After the Apocalypses

Por Guillermo Marin *

Se terminó. Sí. El fin del mundo se terminó de una vez y para siempre. Porque ya no hay profecías que lo profeticen. Se han acabado. Se han rescindido. Ni siquiera las que se autocumplen en el entramado social (sic Paul Watzlawick), o aquéllas que con mucho hacer de goma las interpretaciones colocan a nuestro Parravicini entre los mayores profetas circunspectos. ¡Lástima! Con lo bien que les cuadraba a los inventores de los bunkers de salvación, con lo bien que les venían a los hoteleros del turismo idiota, a los pastores de la polución de la buena fe, a los pederastas de la esperanza, a los sectarios de la confusión de masas, a los inquilinos del provecho: mal para ellos. Hay un pecado que debiese figurar entre los mortales: el oportunismo: yerro inmanente al oportunista. Porque hiere de muerte al inocente, al que por su candor despeña sobre las manos del farsante, docto en trocar mentes sanas por enfermas. Los 913 suicidados en Guyana vendrían a dar la nota negra para la ocasión.

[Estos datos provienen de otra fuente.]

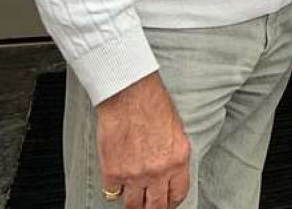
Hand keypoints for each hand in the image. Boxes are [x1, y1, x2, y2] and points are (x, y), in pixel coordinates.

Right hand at [95, 73, 190, 208]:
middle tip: (148, 204)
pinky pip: (112, 192)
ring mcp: (135, 175)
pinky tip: (117, 178)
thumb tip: (170, 171)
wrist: (130, 94)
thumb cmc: (153, 105)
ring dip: (133, 201)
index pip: (178, 194)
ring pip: (133, 205)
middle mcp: (158, 171)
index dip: (171, 201)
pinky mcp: (113, 173)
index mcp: (178, 159)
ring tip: (132, 194)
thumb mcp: (176, 131)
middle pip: (156, 206)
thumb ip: (173, 155)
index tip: (166, 201)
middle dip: (152, 207)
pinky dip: (113, 188)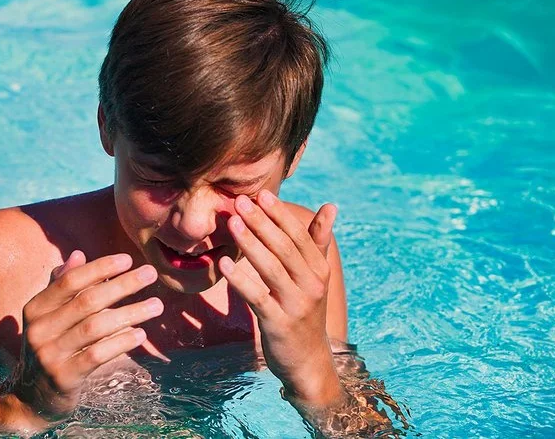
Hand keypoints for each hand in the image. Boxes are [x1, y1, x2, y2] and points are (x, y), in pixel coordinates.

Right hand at [12, 251, 162, 422]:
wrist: (32, 398)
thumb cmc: (51, 348)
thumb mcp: (50, 317)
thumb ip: (62, 286)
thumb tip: (79, 254)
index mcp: (35, 308)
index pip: (70, 281)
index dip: (99, 267)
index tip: (128, 259)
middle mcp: (38, 329)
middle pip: (87, 301)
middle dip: (122, 285)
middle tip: (151, 274)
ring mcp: (49, 354)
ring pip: (96, 327)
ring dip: (130, 313)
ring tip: (157, 305)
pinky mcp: (64, 377)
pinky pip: (97, 355)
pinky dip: (121, 342)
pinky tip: (141, 334)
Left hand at [218, 189, 342, 406]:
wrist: (308, 361)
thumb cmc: (306, 312)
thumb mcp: (316, 277)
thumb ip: (318, 242)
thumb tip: (330, 206)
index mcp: (319, 270)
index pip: (299, 235)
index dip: (279, 214)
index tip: (260, 194)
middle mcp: (311, 285)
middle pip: (284, 248)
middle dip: (261, 223)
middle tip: (239, 202)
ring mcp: (296, 305)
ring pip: (271, 268)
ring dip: (250, 244)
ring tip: (232, 223)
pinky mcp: (278, 324)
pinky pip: (256, 297)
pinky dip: (240, 280)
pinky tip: (223, 264)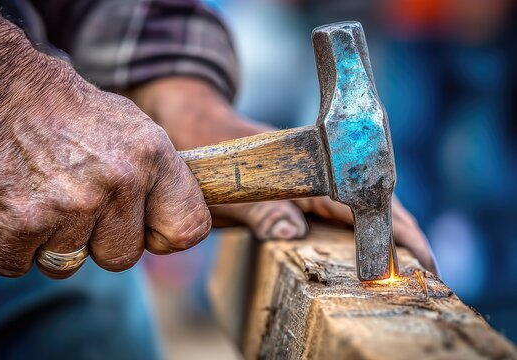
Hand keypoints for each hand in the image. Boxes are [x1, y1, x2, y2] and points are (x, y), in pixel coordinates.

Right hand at [0, 8, 210, 277]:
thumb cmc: (75, 114)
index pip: (188, 230)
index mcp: (154, 158)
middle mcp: (121, 181)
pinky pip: (20, 265)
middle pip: (122, 258)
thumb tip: (181, 223)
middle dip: (99, 243)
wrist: (6, 89)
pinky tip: (13, 211)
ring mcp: (73, 203)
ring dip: (52, 243)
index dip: (163, 237)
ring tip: (45, 200)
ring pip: (68, 265)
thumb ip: (162, 178)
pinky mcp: (23, 219)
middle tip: (79, 206)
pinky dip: (11, 249)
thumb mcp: (137, 131)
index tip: (146, 229)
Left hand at [125, 77, 436, 273]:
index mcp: (305, 168)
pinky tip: (362, 244)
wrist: (193, 123)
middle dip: (400, 233)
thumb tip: (291, 232)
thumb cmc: (205, 150)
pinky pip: (334, 209)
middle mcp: (313, 173)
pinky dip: (356, 228)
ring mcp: (306, 179)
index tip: (419, 257)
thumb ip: (255, 207)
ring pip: (356, 206)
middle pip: (369, 201)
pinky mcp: (295, 188)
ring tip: (407, 261)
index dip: (394, 230)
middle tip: (425, 269)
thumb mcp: (224, 185)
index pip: (360, 202)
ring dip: (384, 230)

¿Por qué nos atraen tanto las profecías apocalípticas? Las predicciones están siempre de moda. Los expertos aseguran que esta modalidad social se pierde dentro de la cueva de Altamira (tal vez a los primeros homínidos también le gustaba vaticinar sus cuitas). Pero, como todo tiende a corroerse (incluso aquellos primeros vaticinios), la cosa comenzó a complicarse en la medida en que el hombre perdió la fe en sus dioses, únicos autorizados a remediar derrapes de existencia.

Hay, sin embargo, atenuantes ente tanto vilipendio. Es que la naturaleza incierta del mundo es cada vez más evidente, y el caos agoniza de paliativos (los matrimonios no duran para siempre, las ideologías y las religiones no llenan las insoportables levedades nuestras (¿será porque los gurúes de la autoayuda sepultaron bajo el asfalto la Torá, el Corán y la Biblia?). Y así vamos construyendo nuestros propios arrecifes de falacias, nuestras incongruencias compradas como paquetes de turismo a Chichén Itzá; nuestra rancia interpretación.

Los poetas dicen que mientras haya dos amantes que se amen bajo la luz grumosa de la Luna, el mundo no perecerá. Doy fe de que los hay. Aunque ante tanto vació esperamos (o no) la aurora que nos redima. ¿De qué? De nuestro vidrioso porvenir, acaso tan frágil e improbable como el más cruel Apocalipsis.